There is no job like being a schoolteacher.
You could read the above in one of three ways. You could assume a tone of complaint said at the end of a long day as one falls exhausted onto a couch. Or you could use this statement as a way to recruit young men and women into the school of education at a University. You can also read it simply as a statement of fact.
And that is how I would like for you to read it.
Because it’s true.
Teaching Is Unique
In my adult life I’ve had a few different kinds of jobs. I’ve worked for a car rental company and a bank. I worked in a library and did landscaping during grad school. I have worked in churches, written a book and countless articles, and now I have a private counseling practice.
Oh, and I have been a teacher.
And there is no job like it.
Why do I say this?
Think with me for a moment. If you are teaching five classes a day and in each class is 25 students, that means for five days a week you are personally dealing with 125 lives. And this does not include the students who are in clubs you might lead and teams you coach.
I don’t know of another job where this level of interaction happens.
It’s not just the numbers. The nature of the job is different too. You have to know a good bit of information and you must transfer that information into young minds, whose brains are not yet fully formed, test them on it, and then evaluate what they know.
All that to say, teaching is hard, even when it’s going well.
Teaching is Uniquely Hard
Now keep in mind that I have only described the job as neutrally as possible. As with every job, our limitations and the limitations of the people we work with are variables and therefore part of the equation.
You must deal with young people who for the most part would never choose to be there. They are not interested in Shakespeare, direct objects, pi, the narrative arc of a story, or the genus of a species. They are not willing participants. Inevitably, some are discipline problems.
Also, in every classroom, you have kids dealing with hard situations: divorce, eating disorders, substance abuse, poverty (wealth?), high expectations from their parents, bullying, and loneliness.

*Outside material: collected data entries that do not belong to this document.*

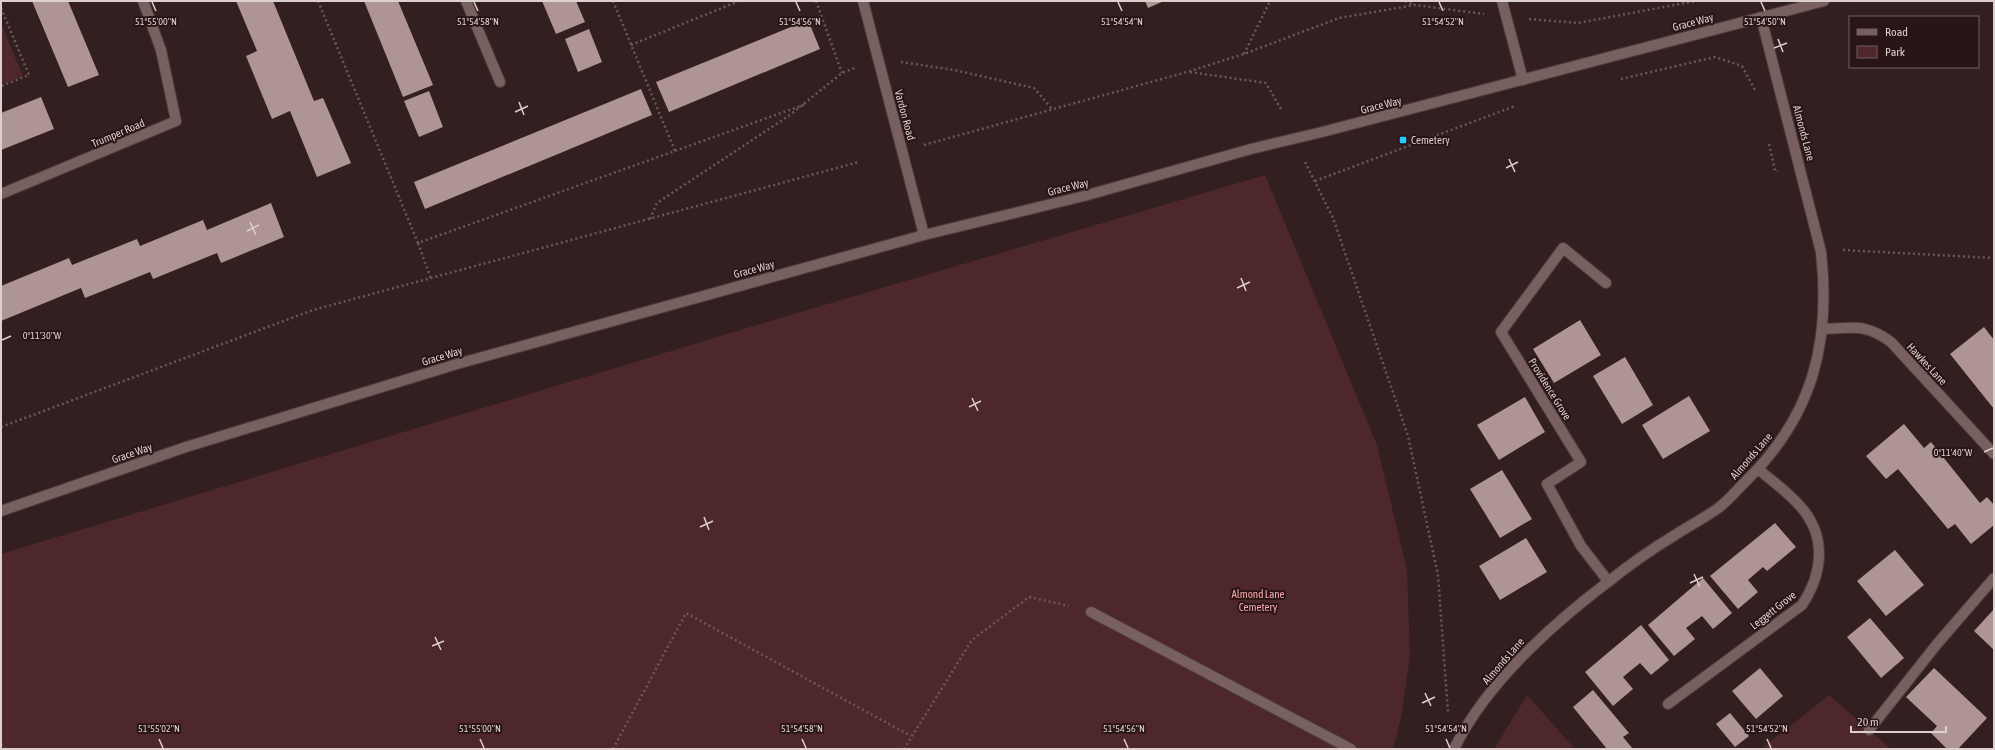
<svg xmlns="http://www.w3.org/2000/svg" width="1995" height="750" font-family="'Asap Condensed',sans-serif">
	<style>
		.green { fill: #4d2729 }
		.building { fill: #af9494 }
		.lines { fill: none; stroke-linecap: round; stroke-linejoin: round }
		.service-casing { stroke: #4d3c3c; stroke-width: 12 }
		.minor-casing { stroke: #4d3c3c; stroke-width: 12 }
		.tertiary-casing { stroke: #4d3c3c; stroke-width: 12 }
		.path { stroke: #6b5858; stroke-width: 2.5; stroke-dasharray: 2 3; stroke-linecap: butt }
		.service { stroke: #785f60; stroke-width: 10 }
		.minor { stroke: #785f60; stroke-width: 10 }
		.tertiary { stroke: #785f60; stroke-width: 10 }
		.tertiary-bridge-casing { stroke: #4d3c3c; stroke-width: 12; stroke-linecap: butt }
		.tertiary-bridge { stroke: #785f60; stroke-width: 10 }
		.ticks { fill: none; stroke: #decfcf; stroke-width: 1.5 }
		.poi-dot { fill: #26c9fe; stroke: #291516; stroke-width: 1.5 }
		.labels { text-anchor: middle; stroke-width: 4; stroke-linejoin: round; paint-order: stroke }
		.street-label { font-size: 11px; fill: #decfcf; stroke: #291516 }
		.poi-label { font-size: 11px; fill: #decfcf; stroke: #291516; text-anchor: start }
		.park-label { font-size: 11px; fill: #f9abae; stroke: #291516 }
		.ticks-label { font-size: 10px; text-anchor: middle; fill: #decfcf; stroke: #291516; stroke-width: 4; stroke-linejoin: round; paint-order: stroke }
	</style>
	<rect width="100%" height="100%" fill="#331f1f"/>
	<path class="green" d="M1,23l22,53 -22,8z
		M1265,175l112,270 30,125 3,87 -9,61 -8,31h-1392v-195l769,-233z
		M1527,695l48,54h-81z
		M1829,695l62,54h-130z"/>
	<path class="building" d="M32,1h36l31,74 -31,12z
		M236,1h37l41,100 9,-3 28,65 -34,14 -27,-66 -18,8 -26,-63 11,-5z
		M364,1h34l35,84 -30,12z
		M542,1h34l9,21 -29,12z
		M1145,1h19l-16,7z
		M808,20l12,29 -151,63 -13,-30z
		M589,29l13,33 -24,10 -13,-33z
		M641,89l11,26 -227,94 -11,-27z
		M429,91l14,36 -24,10 -15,-36z
		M41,97l13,32 -53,21v-37z
		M271,203l13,34 -63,26 -4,-10 -64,26 -3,-7 -65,26 -4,-10 -80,33v-35l68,-28 3,7 65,-26 3,7 63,-26 4,10z
		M1580,320l21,35 -47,28 -21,-34z
		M1984,327l10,13v69l-44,-55z
		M1625,357l28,48 -31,19 -29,-48z
		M1689,396l21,35 -47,28 -21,-34z
		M1525,397l20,35 -46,28 -22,-35z
		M1904,424l20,24 7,-6 49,61 7,-6 7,8v20l-23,19 -16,-20 -7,5 -50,-60 -12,10 -20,-23z
		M1502,470l30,49 -32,19 -30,-49z
		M1775,523l21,24 -29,24 -4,-4 -15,13 10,12 -20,17 -28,-33z
		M1526,538l21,34 -47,28 -21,-34z
		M1895,550l29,35 -38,31 -29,-35z
		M1703,578l29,35 -19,16 -11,-13 -16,12 9,11 -21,17 -26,-31z
		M1994,609v41l-20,-19z
		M1870,618l34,40 -23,20 -34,-41z
		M1641,625l28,35 -18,15 -11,-12 -17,14 10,12 -20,17 -28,-34z
		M1760,668l23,28 -27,23 -24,-28z
		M1934,668l53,50 -29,31h-11l-16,-16 6,-7 -31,-29z
		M1593,690l36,43 -6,4 10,12h-26l-34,-42z
		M1730,713l19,23 -14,11 -19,-23z"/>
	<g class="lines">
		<defs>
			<path id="service" d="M143,1l18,49
				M1091,612l260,137"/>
			<path id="minor" d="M466,1l34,81
				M1502,1l21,79
				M1,194l175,-73 -15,-71
				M1606,283l-43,-35 -62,84 80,130 -34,22 34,62 27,35
				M1823,329c31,-1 42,-6 68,13l103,112
				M1668,704l134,-99c21,-32 25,-69 -2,-99 -12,-14 -28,-25 -42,-37
				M1869,730l68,-86 57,-66"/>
			<path id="tertiary" d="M863,1l61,234
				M1322,132l502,-131
				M1,511l185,-64 271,-83 467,-129 160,-39 167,-47
				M1454,749c32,-66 96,-123 154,-167 21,-17 44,-33 67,-47 14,-9 29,-17 42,-26 10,-7 19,-18 28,-27 68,-66 86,-139 76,-230l-60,-235"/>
		</defs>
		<use href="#service" class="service-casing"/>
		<use href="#minor" class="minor-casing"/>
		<use href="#tertiary" class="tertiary-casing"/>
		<path class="path" d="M318,1l100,242 388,-139
			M613,1l62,150
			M816,1l26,72
			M1405,1l9,4
			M1,8l28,67 -28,11
			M1529,19l49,4 118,-22
			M631,45l108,-44
			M1244,54l26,-53
			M901,62l53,8 80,18 19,22
			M1190,72l76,11 16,28
			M1621,79l94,-22 27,9 14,26
			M1769,144l6,27h3
			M924,145l263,-73 57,-18 95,-36 76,-13 69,9
			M1305,162l28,56 75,218 30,139 10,138
			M1315,181l200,-75
			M650,219l7,-16 133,-88 52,-42 15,-6
			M418,243l13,36
			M1843,250l151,8
			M1,427l312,-117 546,-148
			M1,744l4,5
			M613,749l73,-136 225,123
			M904,749l68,-109 57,-43 40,9"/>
		<use href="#service" class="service"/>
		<use href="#minor" class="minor"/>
		<use href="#tertiary" class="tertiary"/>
		<defs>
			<path id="tertiary-bridge" d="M1251,149l71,-17"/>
		</defs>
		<use href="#tertiary-bridge" class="tertiary-bridge-casing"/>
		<use href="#tertiary-bridge" class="tertiary-bridge"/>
	</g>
	<path class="ticks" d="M152,2l4,9M474,2l4,9M796,2l4,9M1118,2l4,9M1439,2l4,9M1761,2l4,9M1778,39l5,13M1774,48l13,-5M519,102l5,13M515,112l13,-6M1509,159l6,13M1506,168l12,-6M250,222l6,13M247,231l12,-6M1241,278l5,13M1237,288l13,-6M2,340l9,-4M972,398l6,13M969,407l12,-6M1984,452l9,-4M704,517l5,13M700,527l13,-6M1694,574l6,13M1690,583l13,-6M435,637l6,13M432,646l12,-5M1425,693l6,13M1422,703l13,-6M159,739l4,9M480,739l4,9M802,739l4,9M1124,739l4,9M1446,739l4,9M1767,739l4,9"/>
	<rect class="poi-dot" x="1399" y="136" width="8" height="8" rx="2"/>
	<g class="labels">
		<g class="street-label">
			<text transform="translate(1693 22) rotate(-15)" y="4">Grace Way</text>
			<text transform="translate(1381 105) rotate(-14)" y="4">Grace Way</text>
			<text transform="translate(905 115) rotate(75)" y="4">Vardon Road</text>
			<text transform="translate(118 133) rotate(-23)" y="4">Trumper Road</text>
			<text transform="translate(1804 133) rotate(75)" y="4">Almonds Lane</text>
			<text transform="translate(1068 187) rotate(-14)" y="4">Grace Way</text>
			<text transform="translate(754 269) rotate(-15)" y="4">Grace Way</text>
			<text transform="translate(442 356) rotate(-17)" y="4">Grace Way</text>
			<text transform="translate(1927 364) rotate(47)" y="4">Hawkes Lane</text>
			<text transform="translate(1550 389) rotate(58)" y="4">Providence Grove</text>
			<text transform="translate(132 453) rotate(-19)" y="4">Grace Way</text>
			<text transform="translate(1751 456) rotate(-49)" y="4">Almonds Lane</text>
			<text transform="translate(1773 610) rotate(-38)" y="4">Leggett Grove</text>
			<text transform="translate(1503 661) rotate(-49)" y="4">Almonds Lane</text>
		</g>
		<g class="poi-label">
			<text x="1411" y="144">Cemetery</text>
		</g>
		<g class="park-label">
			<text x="1258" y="598">Almond Lane<tspan x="1258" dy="13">Cemetery</tspan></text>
		</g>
	</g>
	<g class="ticks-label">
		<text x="1765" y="25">51°54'50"N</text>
		<text x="156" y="25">51°55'00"N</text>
		<text x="478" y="25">51°54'58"N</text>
		<text x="800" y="25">51°54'56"N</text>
		<text x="1122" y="25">51°54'54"N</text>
		<text x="1443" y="25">51°54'52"N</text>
		<text x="42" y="339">0°11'30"W</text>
		<text x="1953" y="456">0°11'40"W</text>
		<text x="159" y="732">51°55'02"N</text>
		<text x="480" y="732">51°55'00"N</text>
		<text x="802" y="732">51°54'58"N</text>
		<text x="1124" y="732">51°54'56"N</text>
		<text x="1446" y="732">51°54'54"N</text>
		<text x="1767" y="732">51°54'52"N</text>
	</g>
	<rect width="1995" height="750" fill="none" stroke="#decfcf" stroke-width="4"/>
	<rect x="1849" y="16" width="130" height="52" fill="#291516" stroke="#715f60"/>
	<rect x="1857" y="29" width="20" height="6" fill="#785f60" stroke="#715f60"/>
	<text x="1885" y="36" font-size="12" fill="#decfcf">Road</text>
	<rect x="1857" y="46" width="20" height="12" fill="#4d2729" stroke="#715f60"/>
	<text x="1885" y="56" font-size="12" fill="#decfcf">Park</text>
	<path d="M1851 726v6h95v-6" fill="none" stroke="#decfcf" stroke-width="2"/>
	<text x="1857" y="726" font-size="12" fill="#decfcf" stroke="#291516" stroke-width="3" paint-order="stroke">20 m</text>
</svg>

You also must manage the expectations of students, parents, fellow teachers, and administrators. Plus, there is the endless paperwork for 504 plans and IEPs and grading and entering grades…
You have a life too, by the way. And it does not stop so you can teach. Teachers also have marriage problems and discipline problems with their own kids. Teachers get cancer too and still have to get up and teach first graders how to sing “The Vowels on the Bus” with a smile on their face.
Teaching is not just unique. It is also uniquely hard. And you need to know this if only so you do not go crazy wondering if it’s just you.
It’s not just you.
This would all be distressing except for one undeniable fact – teaching has the potential to be uniquely meaningful. The reality of how hard teaching is points to the glorious potential for meaningfulness.
We could talk at great length about the philosophical and psychological underpinnings for this logic, but instead, how about a story?
Imagine a young boy sitting in his fifth-grade language arts class when his teacher announces everyone (even the boys) will have to memorize a poem and then recite it. His first reaction? “Poetry is for girls!” As he stands outside in the hall with his teacher, he expects doom. But his teacher instead gives him a copy of Where The Sidewalk Ends. He reads it. And then he reads it again.
This boy begins to think there may be something to this poetry thing.
In sixth grade, he is asked to write a metaphor by his teacher, who is famous for taking off her shoes and throwing them at students who did not pay attention and talked to their seatmates instead. He looks out the window into the trees and watches “a leaf fall like a paratrooper into enemy territory.” From that moment words became like gold and silver and precious gems.
He was good at similes too.
By eighth grade, he is writing poetry and fills his first of a dozen notebooks.
In high school, he reads Canterbury Tales and Shakespeare and though everyone made better grades than he did, he secretly relished the memorization and held (holds!) those lines the way the hungry hold bread.
He skated through college and grad school because he could write.
And then he wrote articles and eventually had a book published.
He collects poetry books now and his life is richer because of this love.
You see, all the work of those teachers was uniquely hard because that young boy wanted to be playing baseball and football instead. But it was meaningful because they drew out of him something more valuable than money. And for that, I will always be thankful.